L'État et son organisation - qu'elle soit centrale ou déconcentrée - sont aussi ciblés, on le sait, par ce gouvernement en quête d'économies. Lancée fin février par le Premier ministre pour "identifier les doublons et redondances", la "remise à plat des missions et des budgets" des administrations de l'État sera suivie par "une évaluation de l'exécution" des missions de l'État, à laquelle seront associées l'Assemblée nationale et le Sénat. Cette "revue des missions" sera l'occasion de "voir si elles sont bien remplies" et aussi "si c'est à l'État ou aux collectivités" de les porter. Les conclusions de la démarche sont annoncées pour le mois de mai.

"Nous irons au bout" du "chantier sur les opérateurs et les agences", a par ailleurs lancé la ministre des Comptes publics, Amélie de Montchalin.

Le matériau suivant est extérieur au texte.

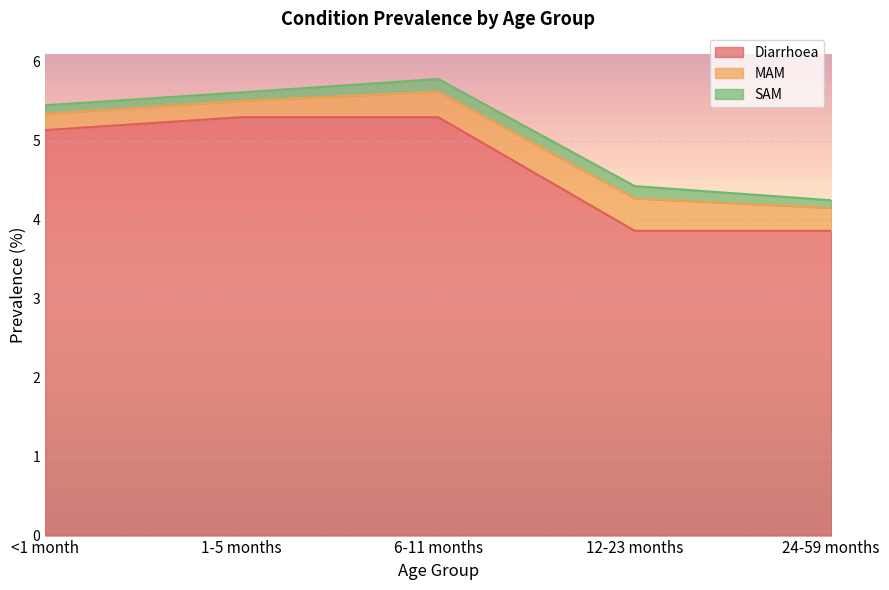

Reading right to left, what are all the values shown in this chart?

Diarrhoea: 24-59 months=3.9	12-23 months=3.9	6-11 months=5.3	1-5 months=5.3	<1 month=5.1
MAM: 24-59 months=0.3	12-23 months=0.4	6-11 months=0.3	1-5 months=0.2	<1 month=0.2
SAM: 24-59 months=0.1	12-23 months=0.2	6-11 months=0.2	1-5 months=0.1	<1 month=0.1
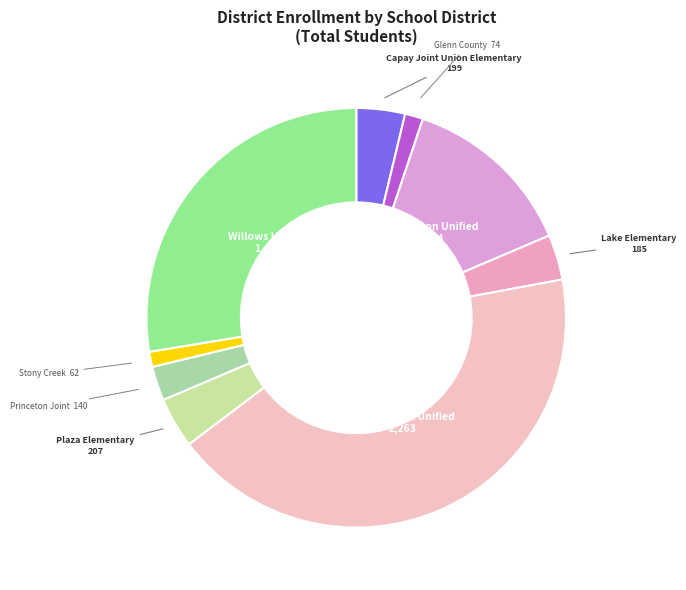

How many segments does this pie chart have?

9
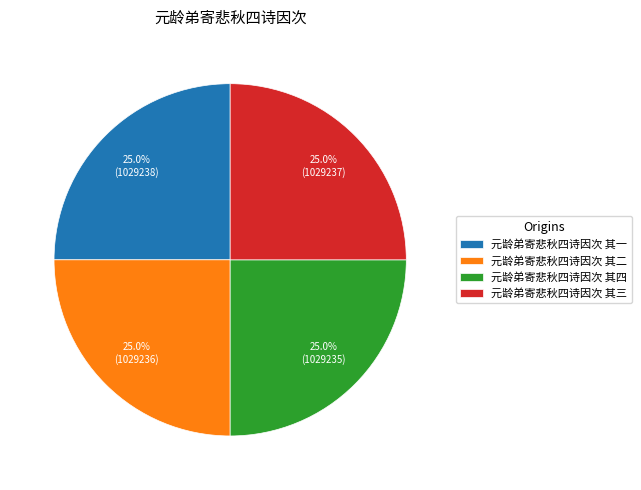

Does 元龄弟寄悲秋四诗因次 其二 account for over 50% of the chart?

No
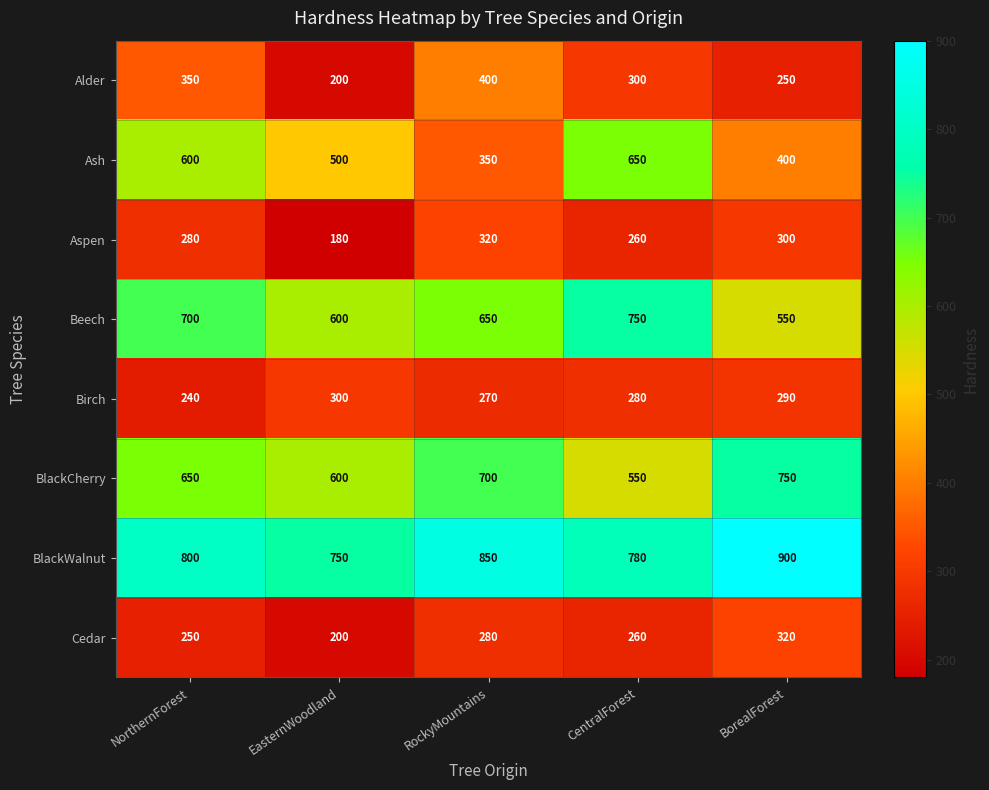

At which label does Beech first exceed 650?

NorthernForest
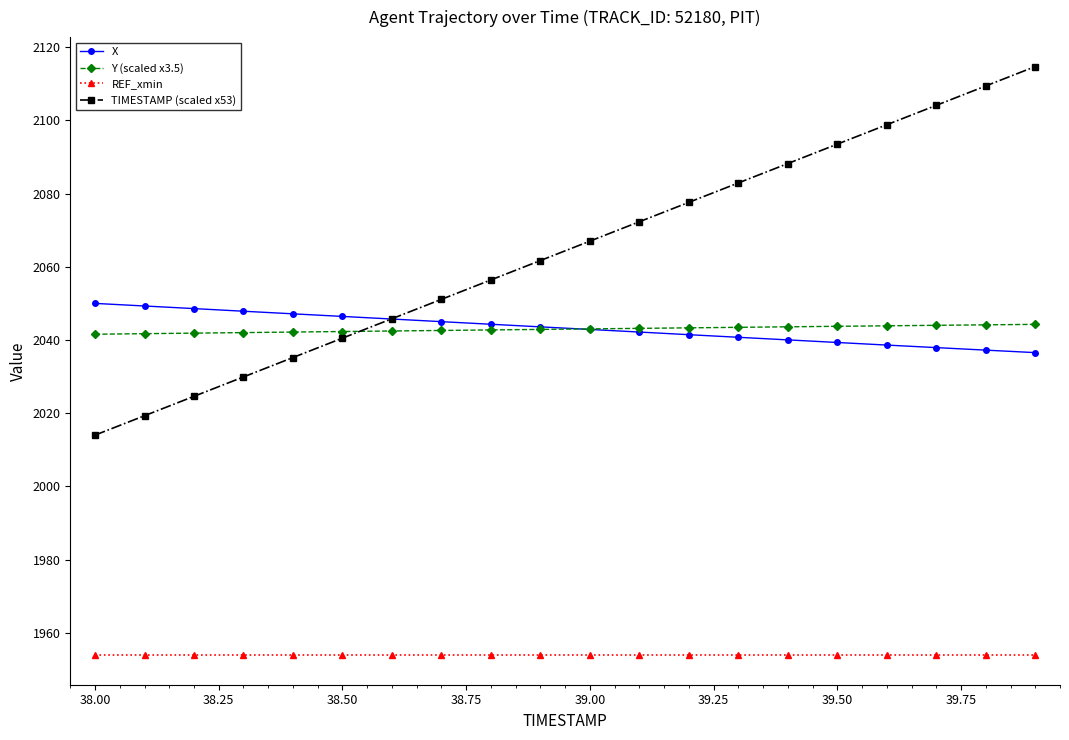

Which series has the widest spread of values?

TIMESTAMP (scaled x53)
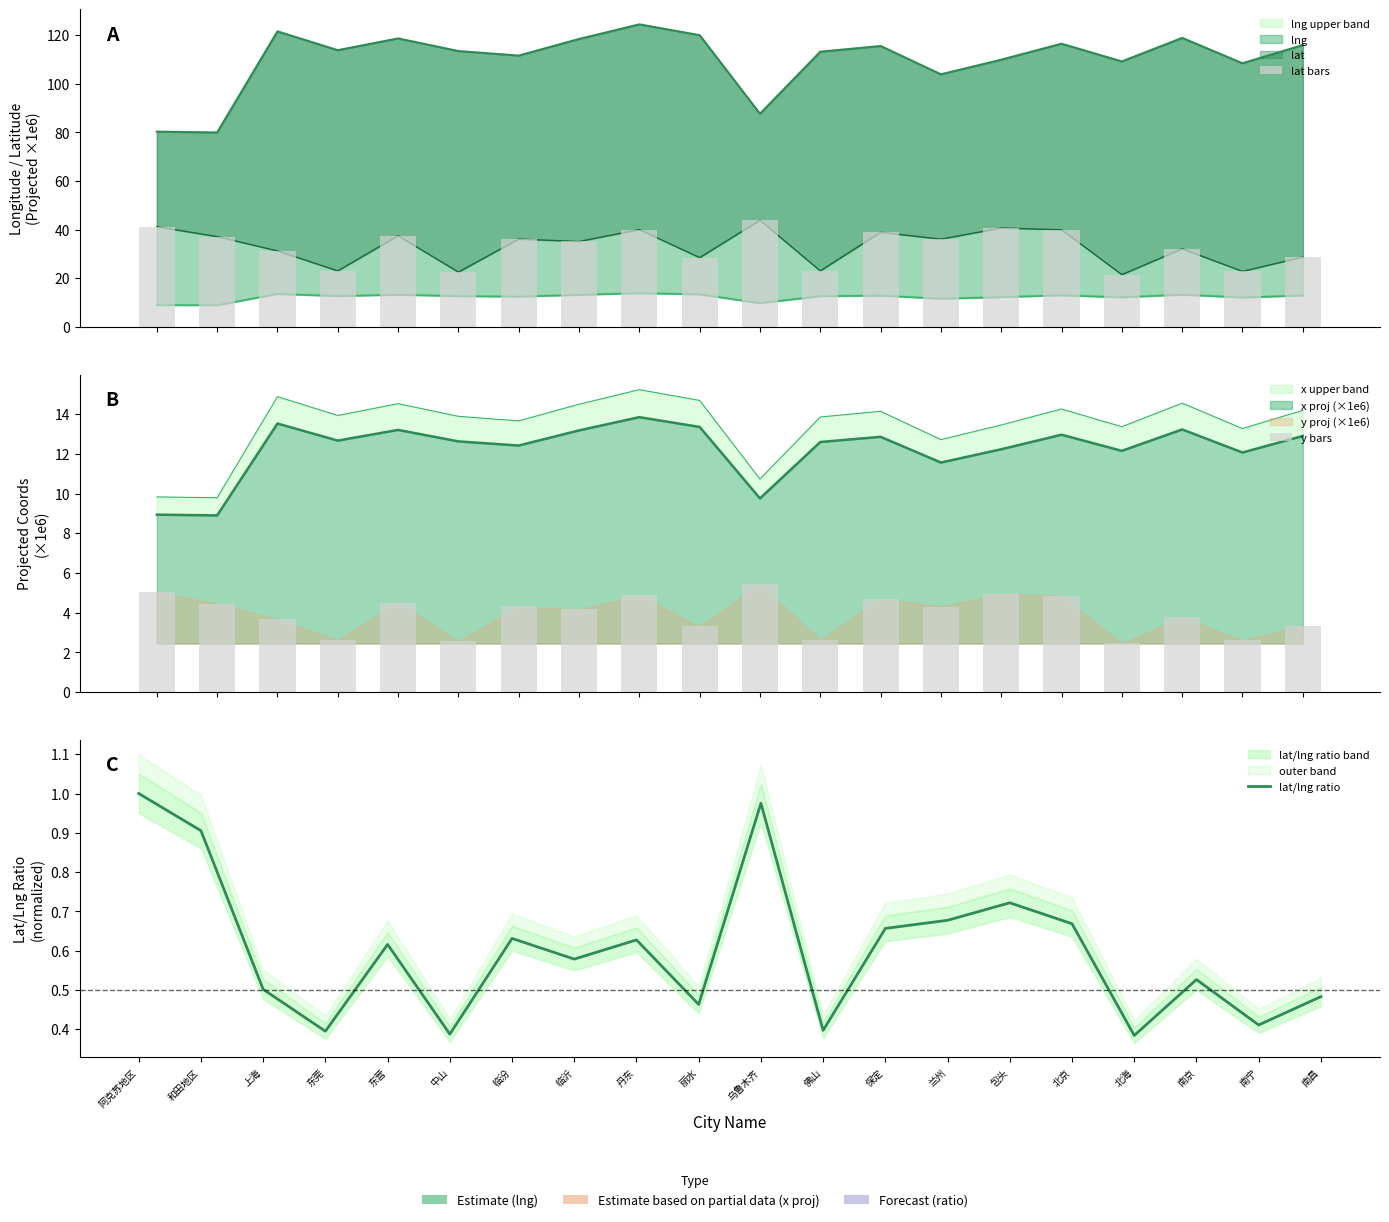

At which category is the sum across all series the highest?

乌鲁木齐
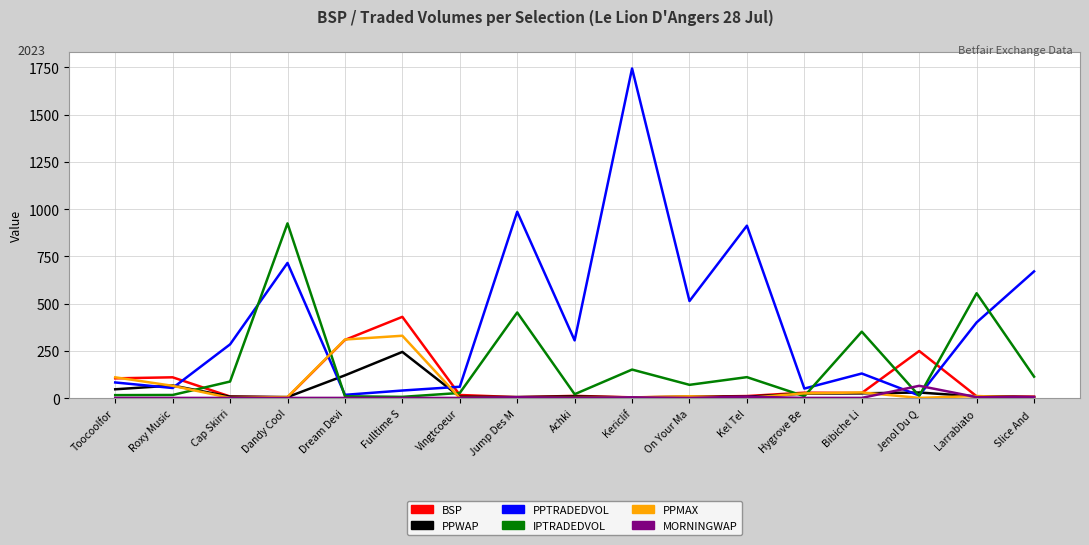

Which series has the widest spread of values?

PPTRADEDVOL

Il s'agira de "les fusionner" ou de "les refaire entrer dans l'État quand tout cela est devenu trop fragmenté". "Il faut parfois en supprimer, mais toujours en respectant l'action publique", a-t-elle aussi indiqué.

Le gouvernement s'intéresse à plusieurs autres pistes d'économies, comme la révision du "mécanisme des achats" publics - qui entraînerait des surcoûts sur les dépenses courantes des administrations publiques - et une réflexion sur "la gratuité [des services publics] qui déresponsabilise". Avec cela, nous pouvons réduire la dépense sans tronçonneuse, serpette, ou sécateur", a jugé la ministre des Comptes publics.

"Grands choix" présentés avant mi-juillet

Trois mois de chantiers et de concertations s'ouvrent pour construire le projet de budget pour 2026, puisque les "grandes orientations" retenues par le gouvernement seront présentées "avant le 14 juillet". L'exécutif ne veut pas en effet attendre l'échéance habituelle du mois de septembre pour dévoiler ses arbitrages budgétaires. Par ailleurs, deux autres comités d'alerte des finances publiques sont programmés, en juin et septembre.

"On va voir", mais "on cible moins les collectivités locales", réagissait Sébastien Miossec, président délégué d'Intercommunalités de France, à l'issue du rendez-vous avec le gouvernement.